指示内容:
抜粋文の全文を、一字一句変えずにもう一度書き出すこと。

抜粋文:
Chikanism

現実と非現実のあいだ

本当はパンケーキが食べたかったよ

夏の暑い日、駅で待ち合わせをしていた。彼は笑顔でこちらを見て、手を振った。
おはよう、と昼なのに挨拶して、歩きだす。「お腹すいた?」と彼が言い、わたしはうん、と頷く。続けて彼は言う。「なに食べたい?」。


何が食べたいか、と聞かれてわたしが答えを出せたことはほとんどない。いつもパッと思いつかないのだ。なんでもいい。あなたと食べるなら、なんだって美味しいし、なんでもいい。

 

「なにが食べたい?逆に」とわたしは言う。逆に、というのは彼の口癖だ。なんとなく真似をするようになってしまった。他にもたまに真似をするけれど、そうすると彼は「あ、真似した」と言い、わたしは「うん。真似する」と開き直る。そうすると彼は「そう開き直られるとなにも言えないけどさ」と困るのだった。


「さっき調べたんだけど、カレーか、オムライスか、パンケーキか、どれがいい?」と彼は言った。わたしは行き当たりばったりな性格のせいで、事前に店を決めておくということが滅多にできないので、お昼ごはんだって現地で適当に探せばいいやと思っていた。

提示資料:

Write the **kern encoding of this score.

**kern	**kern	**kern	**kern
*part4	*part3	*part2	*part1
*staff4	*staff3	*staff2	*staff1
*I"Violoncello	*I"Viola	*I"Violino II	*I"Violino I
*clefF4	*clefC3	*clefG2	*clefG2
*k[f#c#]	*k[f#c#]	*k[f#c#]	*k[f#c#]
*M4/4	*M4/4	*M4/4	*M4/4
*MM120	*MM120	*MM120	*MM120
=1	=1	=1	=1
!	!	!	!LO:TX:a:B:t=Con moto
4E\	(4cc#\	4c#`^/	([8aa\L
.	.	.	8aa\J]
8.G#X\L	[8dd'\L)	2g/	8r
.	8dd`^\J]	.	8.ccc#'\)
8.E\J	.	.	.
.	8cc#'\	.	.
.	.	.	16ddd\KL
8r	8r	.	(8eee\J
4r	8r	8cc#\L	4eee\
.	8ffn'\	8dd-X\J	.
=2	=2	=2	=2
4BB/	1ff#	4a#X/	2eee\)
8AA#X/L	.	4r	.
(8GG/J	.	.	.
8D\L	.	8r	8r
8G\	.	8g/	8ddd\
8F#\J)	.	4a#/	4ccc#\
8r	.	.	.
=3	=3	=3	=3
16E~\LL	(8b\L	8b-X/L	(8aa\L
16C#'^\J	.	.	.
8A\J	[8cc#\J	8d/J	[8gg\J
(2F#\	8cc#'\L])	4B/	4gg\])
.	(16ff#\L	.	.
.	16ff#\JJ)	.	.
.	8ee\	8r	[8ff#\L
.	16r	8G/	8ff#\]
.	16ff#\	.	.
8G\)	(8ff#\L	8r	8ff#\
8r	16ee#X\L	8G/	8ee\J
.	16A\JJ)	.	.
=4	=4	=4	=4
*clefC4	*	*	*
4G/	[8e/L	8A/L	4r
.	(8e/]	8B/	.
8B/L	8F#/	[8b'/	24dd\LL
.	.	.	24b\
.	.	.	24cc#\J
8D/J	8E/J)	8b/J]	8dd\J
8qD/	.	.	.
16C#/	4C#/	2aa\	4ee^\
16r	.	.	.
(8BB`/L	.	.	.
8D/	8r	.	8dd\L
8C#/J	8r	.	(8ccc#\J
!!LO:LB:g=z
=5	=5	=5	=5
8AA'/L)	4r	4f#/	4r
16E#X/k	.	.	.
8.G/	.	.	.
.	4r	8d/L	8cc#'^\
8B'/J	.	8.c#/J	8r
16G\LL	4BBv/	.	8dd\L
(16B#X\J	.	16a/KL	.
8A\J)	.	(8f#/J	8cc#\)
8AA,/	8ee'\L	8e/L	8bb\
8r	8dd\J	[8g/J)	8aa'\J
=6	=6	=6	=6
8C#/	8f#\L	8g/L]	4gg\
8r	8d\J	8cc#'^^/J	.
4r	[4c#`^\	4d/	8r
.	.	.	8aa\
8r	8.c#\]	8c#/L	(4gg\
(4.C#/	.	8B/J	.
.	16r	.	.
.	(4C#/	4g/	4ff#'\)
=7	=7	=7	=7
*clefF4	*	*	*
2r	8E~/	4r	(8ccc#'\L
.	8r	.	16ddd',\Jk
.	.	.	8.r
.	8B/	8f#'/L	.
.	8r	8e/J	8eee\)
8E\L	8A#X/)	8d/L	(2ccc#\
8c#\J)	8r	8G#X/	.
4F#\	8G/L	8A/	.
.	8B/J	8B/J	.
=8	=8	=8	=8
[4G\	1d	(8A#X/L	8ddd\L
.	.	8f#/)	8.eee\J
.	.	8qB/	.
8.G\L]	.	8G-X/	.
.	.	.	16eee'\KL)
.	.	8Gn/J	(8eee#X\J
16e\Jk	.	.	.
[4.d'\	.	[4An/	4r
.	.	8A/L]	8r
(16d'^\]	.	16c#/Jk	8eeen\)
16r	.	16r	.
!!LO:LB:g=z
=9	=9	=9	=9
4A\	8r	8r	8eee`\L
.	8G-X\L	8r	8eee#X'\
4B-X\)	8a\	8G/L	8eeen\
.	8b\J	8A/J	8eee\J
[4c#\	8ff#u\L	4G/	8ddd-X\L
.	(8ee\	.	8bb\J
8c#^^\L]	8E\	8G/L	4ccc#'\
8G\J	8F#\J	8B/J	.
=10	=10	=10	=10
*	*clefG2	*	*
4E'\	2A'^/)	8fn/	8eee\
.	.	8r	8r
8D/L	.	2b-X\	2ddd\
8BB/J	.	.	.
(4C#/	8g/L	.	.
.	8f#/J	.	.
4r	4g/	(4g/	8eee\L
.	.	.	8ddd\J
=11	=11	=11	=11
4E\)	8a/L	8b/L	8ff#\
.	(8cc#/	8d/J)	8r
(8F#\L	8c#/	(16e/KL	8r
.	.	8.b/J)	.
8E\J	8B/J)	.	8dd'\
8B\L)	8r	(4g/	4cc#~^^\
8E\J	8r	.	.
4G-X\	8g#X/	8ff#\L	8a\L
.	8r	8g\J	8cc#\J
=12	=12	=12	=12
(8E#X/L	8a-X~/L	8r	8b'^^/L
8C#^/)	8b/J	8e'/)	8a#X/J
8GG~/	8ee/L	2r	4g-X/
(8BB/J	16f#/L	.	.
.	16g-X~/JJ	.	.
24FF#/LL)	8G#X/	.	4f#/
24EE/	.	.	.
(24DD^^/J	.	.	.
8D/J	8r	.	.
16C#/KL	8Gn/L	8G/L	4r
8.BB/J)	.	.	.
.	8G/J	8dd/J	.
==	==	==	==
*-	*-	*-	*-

回答欄:
Chikanism

現実と非現実のあいだ

本当はパンケーキが食べたかったよ

夏の暑い日、駅で待ち合わせをしていた。彼は笑顔でこちらを見て、手を振った。
おはよう、と昼なのに挨拶して、歩きだす。「お腹すいた?」と彼が言い、わたしはうん、と頷く。続けて彼は言う。「なに食べたい?」。


何が食べたいか、と聞かれてわたしが答えを出せたことはほとんどない。いつもパッと思いつかないのだ。なんでもいい。あなたと食べるなら、なんだって美味しいし、なんでもいい。

 

「なにが食べたい?逆に」とわたしは言う。逆に、というのは彼の口癖だ。なんとなく真似をするようになってしまった。他にもたまに真似をするけれど、そうすると彼は「あ、真似した」と言い、わたしは「うん。真似する」と開き直る。そうすると彼は「そう開き直られるとなにも言えないけどさ」と困るのだった。


「さっき調べたんだけど、カレーか、オムライスか、パンケーキか、どれがいい?」と彼は言った。わたしは行き当たりばったりな性格のせいで、事前に店を決めておくということが滅多にできないので、お昼ごはんだって現地で適当に探せばいいやと思っていた。